> _Requirement_: Output the records. Match them exactly.

§ §

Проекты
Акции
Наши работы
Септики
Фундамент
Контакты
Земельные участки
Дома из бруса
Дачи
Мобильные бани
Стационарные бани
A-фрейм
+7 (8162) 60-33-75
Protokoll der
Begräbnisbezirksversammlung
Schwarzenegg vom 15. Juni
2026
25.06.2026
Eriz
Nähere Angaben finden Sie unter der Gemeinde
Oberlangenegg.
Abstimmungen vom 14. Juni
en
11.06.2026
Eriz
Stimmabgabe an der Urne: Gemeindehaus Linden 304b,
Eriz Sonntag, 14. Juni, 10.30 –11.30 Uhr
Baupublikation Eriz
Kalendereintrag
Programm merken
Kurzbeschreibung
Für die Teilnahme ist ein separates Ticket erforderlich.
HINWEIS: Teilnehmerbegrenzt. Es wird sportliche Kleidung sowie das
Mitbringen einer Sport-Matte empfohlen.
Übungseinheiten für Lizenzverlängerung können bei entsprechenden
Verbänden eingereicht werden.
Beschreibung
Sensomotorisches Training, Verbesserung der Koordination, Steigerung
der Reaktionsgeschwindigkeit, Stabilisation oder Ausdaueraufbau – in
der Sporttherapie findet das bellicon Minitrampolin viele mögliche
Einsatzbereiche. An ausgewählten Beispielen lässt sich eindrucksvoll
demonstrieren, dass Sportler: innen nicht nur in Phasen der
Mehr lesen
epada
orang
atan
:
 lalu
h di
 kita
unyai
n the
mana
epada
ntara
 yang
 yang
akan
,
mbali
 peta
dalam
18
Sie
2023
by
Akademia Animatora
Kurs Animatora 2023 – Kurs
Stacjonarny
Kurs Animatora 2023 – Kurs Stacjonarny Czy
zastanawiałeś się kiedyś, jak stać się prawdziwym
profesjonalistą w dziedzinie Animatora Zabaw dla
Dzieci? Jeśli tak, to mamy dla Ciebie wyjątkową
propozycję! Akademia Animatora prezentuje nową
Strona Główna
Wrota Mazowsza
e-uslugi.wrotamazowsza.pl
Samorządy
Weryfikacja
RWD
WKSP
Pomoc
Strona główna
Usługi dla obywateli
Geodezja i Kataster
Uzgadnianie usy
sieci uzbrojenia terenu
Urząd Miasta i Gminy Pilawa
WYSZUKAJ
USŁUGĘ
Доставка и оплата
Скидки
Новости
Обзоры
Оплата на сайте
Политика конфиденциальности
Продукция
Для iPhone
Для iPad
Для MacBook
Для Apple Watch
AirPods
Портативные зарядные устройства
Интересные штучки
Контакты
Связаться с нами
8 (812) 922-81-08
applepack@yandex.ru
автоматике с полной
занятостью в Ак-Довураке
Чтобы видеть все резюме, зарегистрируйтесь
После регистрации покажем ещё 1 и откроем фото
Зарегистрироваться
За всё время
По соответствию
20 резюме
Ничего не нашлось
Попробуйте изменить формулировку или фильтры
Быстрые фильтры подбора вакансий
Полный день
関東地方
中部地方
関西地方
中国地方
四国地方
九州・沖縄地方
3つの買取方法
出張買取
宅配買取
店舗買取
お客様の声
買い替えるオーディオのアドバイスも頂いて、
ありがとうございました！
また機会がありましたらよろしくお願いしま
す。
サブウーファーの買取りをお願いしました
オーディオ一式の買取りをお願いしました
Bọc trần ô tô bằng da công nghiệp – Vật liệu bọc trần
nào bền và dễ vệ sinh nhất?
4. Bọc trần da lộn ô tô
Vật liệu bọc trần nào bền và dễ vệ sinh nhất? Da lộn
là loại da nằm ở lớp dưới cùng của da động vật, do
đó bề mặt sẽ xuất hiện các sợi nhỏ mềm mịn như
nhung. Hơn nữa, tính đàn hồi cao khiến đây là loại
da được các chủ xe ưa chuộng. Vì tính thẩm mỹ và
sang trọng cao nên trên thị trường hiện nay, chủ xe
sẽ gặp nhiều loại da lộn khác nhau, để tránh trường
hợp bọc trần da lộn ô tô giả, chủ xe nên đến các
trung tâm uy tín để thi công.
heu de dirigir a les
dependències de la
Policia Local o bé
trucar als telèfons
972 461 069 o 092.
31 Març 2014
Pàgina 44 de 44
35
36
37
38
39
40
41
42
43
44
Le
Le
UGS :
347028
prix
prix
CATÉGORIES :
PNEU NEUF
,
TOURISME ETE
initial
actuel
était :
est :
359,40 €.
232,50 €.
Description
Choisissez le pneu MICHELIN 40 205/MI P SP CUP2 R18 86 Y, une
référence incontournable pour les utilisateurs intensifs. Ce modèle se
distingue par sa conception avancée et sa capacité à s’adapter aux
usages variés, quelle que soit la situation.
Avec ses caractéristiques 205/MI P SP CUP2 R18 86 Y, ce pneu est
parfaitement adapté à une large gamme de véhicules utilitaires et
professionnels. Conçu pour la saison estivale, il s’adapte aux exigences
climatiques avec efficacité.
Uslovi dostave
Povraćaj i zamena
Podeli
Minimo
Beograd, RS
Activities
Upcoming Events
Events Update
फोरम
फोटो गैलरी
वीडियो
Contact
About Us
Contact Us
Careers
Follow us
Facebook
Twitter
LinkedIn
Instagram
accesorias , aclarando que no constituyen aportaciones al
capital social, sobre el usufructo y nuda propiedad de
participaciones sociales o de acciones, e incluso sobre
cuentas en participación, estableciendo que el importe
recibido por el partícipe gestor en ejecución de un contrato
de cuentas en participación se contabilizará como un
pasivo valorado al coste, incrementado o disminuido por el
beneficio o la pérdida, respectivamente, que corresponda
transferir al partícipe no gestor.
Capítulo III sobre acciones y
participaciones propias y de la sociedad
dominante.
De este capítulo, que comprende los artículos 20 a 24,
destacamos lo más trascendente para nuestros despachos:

§ §

> _Task solution_:
Проекты
Акции
Наши работы
Септики
Фундамент
Контакты
Земельные участки
Дома из бруса
Дачи
Мобильные бани
Стационарные бани
A-фрейм
+7 (8162) 60-33-75
Protokoll der
Begräbnisbezirksversammlung
Schwarzenegg vom 15. Juni
2026
25.06.2026
Eriz
Nähere Angaben finden Sie unter der Gemeinde
Oberlangenegg.
Abstimmungen vom 14. Juni
en
11.06.2026
Eriz
Stimmabgabe an der Urne: Gemeindehaus Linden 304b,
Eriz Sonntag, 14. Juni, 10.30 –11.30 Uhr
Baupublikation Eriz
Kalendereintrag
Programm merken
Kurzbeschreibung
Für die Teilnahme ist ein separates Ticket erforderlich.
HINWEIS: Teilnehmerbegrenzt. Es wird sportliche Kleidung sowie das
Mitbringen einer Sport-Matte empfohlen.
Übungseinheiten für Lizenzverlängerung können bei entsprechenden
Verbänden eingereicht werden.
Beschreibung
Sensomotorisches Training, Verbesserung der Koordination, Steigerung
der Reaktionsgeschwindigkeit, Stabilisation oder Ausdaueraufbau – in
der Sporttherapie findet das bellicon Minitrampolin viele mögliche
Einsatzbereiche. An ausgewählten Beispielen lässt sich eindrucksvoll
demonstrieren, dass Sportler: innen nicht nur in Phasen der
Mehr lesen
epada
orang
atan
:
 lalu
h di
 kita
unyai
n the
mana
epada
ntara
 yang
 yang
akan
,
mbali
 peta
dalam
18
Sie
2023
by
Akademia Animatora
Kurs Animatora 2023 – Kurs
Stacjonarny
Kurs Animatora 2023 – Kurs Stacjonarny Czy
zastanawiałeś się kiedyś, jak stać się prawdziwym
profesjonalistą w dziedzinie Animatora Zabaw dla
Dzieci? Jeśli tak, to mamy dla Ciebie wyjątkową
propozycję! Akademia Animatora prezentuje nową
Strona Główna
Wrota Mazowsza
e-uslugi.wrotamazowsza.pl
Samorządy
Weryfikacja
RWD
WKSP
Pomoc
Strona główna
Usługi dla obywateli
Geodezja i Kataster
Uzgadnianie usy
sieci uzbrojenia terenu
Urząd Miasta i Gminy Pilawa
WYSZUKAJ
USŁUGĘ
Доставка и оплата
Скидки
Новости
Обзоры
Оплата на сайте
Политика конфиденциальности
Продукция
Для iPhone
Для iPad
Для MacBook
Для Apple Watch
AirPods
Портативные зарядные устройства
Интересные штучки
Контакты
Связаться с нами
8 (812) 922-81-08
applepack@yandex.ru
автоматике с полной
занятостью в Ак-Довураке
Чтобы видеть все резюме, зарегистрируйтесь
После регистрации покажем ещё 1 и откроем фото
Зарегистрироваться
За всё время
По соответствию
20 резюме
Ничего не нашлось
Попробуйте изменить формулировку или фильтры
Быстрые фильтры подбора вакансий
Полный день
関東地方
中部地方
関西地方
中国地方
四国地方
九州・沖縄地方
3つの買取方法
出張買取
宅配買取
店舗買取
お客様の声
買い替えるオーディオのアドバイスも頂いて、
ありがとうございました！
また機会がありましたらよろしくお願いしま
す。
サブウーファーの買取りをお願いしました
オーディオ一式の買取りをお願いしました
Bọc trần ô tô bằng da công nghiệp – Vật liệu bọc trần
nào bền và dễ vệ sinh nhất?
4. Bọc trần da lộn ô tô
Vật liệu bọc trần nào bền và dễ vệ sinh nhất? Da lộn
là loại da nằm ở lớp dưới cùng của da động vật, do
đó bề mặt sẽ xuất hiện các sợi nhỏ mềm mịn như
nhung. Hơn nữa, tính đàn hồi cao khiến đây là loại
da được các chủ xe ưa chuộng. Vì tính thẩm mỹ và
sang trọng cao nên trên thị trường hiện nay, chủ xe
sẽ gặp nhiều loại da lộn khác nhau, để tránh trường
hợp bọc trần da lộn ô tô giả, chủ xe nên đến các
trung tâm uy tín để thi công.
heu de dirigir a les
dependències de la
Policia Local o bé
trucar als telèfons
972 461 069 o 092.
31 Març 2014
Pàgina 44 de 44
35
36
37
38
39
40
41
42
43
44
Le
Le
UGS :
347028
prix
prix
CATÉGORIES :
PNEU NEUF
,
TOURISME ETE
initial
actuel
était :
est :
359,40 €.
232,50 €.
Description
Choisissez le pneu MICHELIN 40 205/MI P SP CUP2 R18 86 Y, une
référence incontournable pour les utilisateurs intensifs. Ce modèle se
distingue par sa conception avancée et sa capacité à s’adapter aux
usages variés, quelle que soit la situation.
Avec ses caractéristiques 205/MI P SP CUP2 R18 86 Y, ce pneu est
parfaitement adapté à une large gamme de véhicules utilitaires et
professionnels. Conçu pour la saison estivale, il s’adapte aux exigences
climatiques avec efficacité.
Uslovi dostave
Povraćaj i zamena
Podeli
Minimo
Beograd, RS
Activities
Upcoming Events
Events Update
फोरम
फोटो गैलरी
वीडियो
Contact
About Us
Contact Us
Careers
Follow us
Facebook
Twitter
LinkedIn
Instagram
accesorias , aclarando que no constituyen aportaciones al
capital social, sobre el usufructo y nuda propiedad de
participaciones sociales o de acciones, e incluso sobre
cuentas en participación, estableciendo que el importe
recibido por el partícipe gestor en ejecución de un contrato
de cuentas en participación se contabilizará como un
pasivo valorado al coste, incrementado o disminuido por el
beneficio o la pérdida, respectivamente, que corresponda
transferir al partícipe no gestor.
Capítulo III sobre acciones y
participaciones propias y de la sociedad
dominante.
De este capítulo, que comprende los artículos 20 a 24,
destacamos lo más trascendente para nuestros despachos:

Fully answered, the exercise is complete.